• ABOUT THIS EXERCISE:
Take the material below and reproduce, word for word, only the lines from the line with "Green, Aaron | 2" through the line with "Totals | 2 | 79".

• ENTRIES SHOWN:
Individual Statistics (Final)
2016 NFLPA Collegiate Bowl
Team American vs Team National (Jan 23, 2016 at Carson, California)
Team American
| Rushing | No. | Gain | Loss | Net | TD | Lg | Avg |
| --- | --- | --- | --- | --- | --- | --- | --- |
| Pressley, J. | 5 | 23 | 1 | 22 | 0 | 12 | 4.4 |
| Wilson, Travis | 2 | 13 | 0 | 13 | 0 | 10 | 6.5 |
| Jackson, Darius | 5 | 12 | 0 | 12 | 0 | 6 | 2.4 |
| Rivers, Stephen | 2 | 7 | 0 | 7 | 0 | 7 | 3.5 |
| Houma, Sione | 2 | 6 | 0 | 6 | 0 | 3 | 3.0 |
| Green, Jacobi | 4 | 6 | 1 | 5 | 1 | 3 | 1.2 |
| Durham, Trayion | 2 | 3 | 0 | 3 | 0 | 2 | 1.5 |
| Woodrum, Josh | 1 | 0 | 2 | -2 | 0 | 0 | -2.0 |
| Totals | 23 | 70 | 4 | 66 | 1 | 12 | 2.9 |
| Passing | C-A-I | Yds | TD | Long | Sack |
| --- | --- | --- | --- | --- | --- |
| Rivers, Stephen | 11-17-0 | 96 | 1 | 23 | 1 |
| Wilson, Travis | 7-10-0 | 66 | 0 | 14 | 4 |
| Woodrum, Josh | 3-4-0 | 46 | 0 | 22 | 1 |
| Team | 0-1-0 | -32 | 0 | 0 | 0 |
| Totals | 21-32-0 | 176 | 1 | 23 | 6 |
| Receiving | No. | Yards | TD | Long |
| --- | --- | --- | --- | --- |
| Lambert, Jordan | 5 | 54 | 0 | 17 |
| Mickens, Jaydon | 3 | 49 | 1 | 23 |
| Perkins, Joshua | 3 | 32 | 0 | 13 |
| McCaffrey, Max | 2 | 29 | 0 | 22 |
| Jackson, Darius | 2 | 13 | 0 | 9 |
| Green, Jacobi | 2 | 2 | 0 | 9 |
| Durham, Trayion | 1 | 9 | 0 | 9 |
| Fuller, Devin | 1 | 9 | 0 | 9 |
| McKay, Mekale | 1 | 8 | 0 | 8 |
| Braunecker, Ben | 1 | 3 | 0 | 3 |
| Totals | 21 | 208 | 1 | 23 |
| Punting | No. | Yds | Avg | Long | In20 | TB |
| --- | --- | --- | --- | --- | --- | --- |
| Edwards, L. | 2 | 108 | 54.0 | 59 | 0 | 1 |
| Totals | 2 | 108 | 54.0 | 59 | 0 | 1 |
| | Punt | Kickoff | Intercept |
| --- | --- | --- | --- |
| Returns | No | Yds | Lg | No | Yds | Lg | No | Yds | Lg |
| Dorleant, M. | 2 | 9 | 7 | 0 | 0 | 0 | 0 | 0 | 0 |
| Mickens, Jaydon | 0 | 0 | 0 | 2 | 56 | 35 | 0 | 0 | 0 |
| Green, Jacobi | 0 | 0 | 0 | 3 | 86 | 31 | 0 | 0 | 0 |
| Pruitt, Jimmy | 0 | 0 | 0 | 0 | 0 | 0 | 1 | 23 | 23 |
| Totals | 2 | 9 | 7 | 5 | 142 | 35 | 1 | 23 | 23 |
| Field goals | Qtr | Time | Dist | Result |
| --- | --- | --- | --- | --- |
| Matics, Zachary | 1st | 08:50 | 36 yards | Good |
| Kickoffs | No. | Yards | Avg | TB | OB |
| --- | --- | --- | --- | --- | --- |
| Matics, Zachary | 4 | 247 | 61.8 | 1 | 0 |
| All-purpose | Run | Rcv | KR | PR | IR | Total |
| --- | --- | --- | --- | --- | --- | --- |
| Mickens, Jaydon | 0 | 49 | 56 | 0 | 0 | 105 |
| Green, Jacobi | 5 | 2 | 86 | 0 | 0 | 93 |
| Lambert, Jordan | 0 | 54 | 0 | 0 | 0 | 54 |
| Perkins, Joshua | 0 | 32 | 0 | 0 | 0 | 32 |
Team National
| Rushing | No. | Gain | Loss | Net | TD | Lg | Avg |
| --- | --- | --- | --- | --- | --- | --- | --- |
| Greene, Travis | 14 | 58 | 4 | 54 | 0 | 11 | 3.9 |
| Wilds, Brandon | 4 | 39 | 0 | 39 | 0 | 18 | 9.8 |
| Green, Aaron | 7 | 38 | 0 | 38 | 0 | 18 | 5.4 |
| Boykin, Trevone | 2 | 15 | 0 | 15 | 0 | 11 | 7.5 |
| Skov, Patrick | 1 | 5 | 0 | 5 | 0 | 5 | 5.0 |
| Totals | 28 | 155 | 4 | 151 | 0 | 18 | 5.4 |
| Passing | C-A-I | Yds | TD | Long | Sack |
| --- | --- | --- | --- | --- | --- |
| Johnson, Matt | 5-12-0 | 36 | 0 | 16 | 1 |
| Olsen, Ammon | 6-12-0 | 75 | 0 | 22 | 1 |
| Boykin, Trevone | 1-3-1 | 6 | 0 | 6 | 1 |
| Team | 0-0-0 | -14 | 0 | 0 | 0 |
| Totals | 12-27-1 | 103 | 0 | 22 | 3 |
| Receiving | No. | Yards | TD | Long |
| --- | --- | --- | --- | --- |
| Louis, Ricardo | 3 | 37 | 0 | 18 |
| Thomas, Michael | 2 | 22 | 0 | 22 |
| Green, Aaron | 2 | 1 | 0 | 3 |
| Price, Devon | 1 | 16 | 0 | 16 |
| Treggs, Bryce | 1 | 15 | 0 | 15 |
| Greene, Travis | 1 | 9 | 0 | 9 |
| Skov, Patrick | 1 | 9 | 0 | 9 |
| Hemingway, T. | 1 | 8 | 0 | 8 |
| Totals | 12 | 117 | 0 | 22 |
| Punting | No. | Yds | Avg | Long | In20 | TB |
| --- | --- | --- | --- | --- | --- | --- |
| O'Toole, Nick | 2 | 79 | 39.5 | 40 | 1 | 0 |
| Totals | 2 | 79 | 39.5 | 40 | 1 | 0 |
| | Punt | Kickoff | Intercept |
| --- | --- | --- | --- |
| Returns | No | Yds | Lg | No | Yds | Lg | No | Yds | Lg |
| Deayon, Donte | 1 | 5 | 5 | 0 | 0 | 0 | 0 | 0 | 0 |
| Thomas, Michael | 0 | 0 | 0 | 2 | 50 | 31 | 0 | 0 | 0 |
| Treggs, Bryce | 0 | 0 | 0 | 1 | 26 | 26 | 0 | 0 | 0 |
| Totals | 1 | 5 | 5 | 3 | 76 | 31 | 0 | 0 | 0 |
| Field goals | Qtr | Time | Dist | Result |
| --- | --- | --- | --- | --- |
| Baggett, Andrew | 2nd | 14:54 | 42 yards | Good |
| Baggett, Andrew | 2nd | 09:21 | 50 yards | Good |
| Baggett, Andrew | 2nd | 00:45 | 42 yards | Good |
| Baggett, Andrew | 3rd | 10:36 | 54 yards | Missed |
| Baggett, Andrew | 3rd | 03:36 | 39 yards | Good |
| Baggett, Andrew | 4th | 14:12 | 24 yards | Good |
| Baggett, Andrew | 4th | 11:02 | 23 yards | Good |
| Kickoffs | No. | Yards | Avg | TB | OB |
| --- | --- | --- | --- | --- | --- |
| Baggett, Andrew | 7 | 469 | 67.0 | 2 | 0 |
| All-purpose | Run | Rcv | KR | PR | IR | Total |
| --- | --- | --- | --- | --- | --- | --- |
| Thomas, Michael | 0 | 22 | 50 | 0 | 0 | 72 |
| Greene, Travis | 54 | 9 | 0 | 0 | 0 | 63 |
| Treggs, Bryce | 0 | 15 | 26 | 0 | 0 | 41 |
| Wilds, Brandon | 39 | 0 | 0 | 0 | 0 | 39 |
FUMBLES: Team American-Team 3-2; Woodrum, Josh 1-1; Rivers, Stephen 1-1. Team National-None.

• REPLY:
| Green, Aaron | 2 | 1 | 0 | 3 |
| Price, Devon | 1 | 16 | 0 | 16 |
| Treggs, Bryce | 1 | 15 | 0 | 15 |
| Greene, Travis | 1 | 9 | 0 | 9 |
| Skov, Patrick | 1 | 9 | 0 | 9 |
| Hemingway, T. | 1 | 8 | 0 | 8 |
| Totals | 12 | 117 | 0 | 22 |
| Punting | No. | Yds | Avg | Long | In20 | TB |
| --- | --- | --- | --- | --- | --- | --- |
| O'Toole, Nick | 2 | 79 | 39.5 | 40 | 1 | 0 |
| Totals | 2 | 79 | 39.5 | 40 | 1 | 0 |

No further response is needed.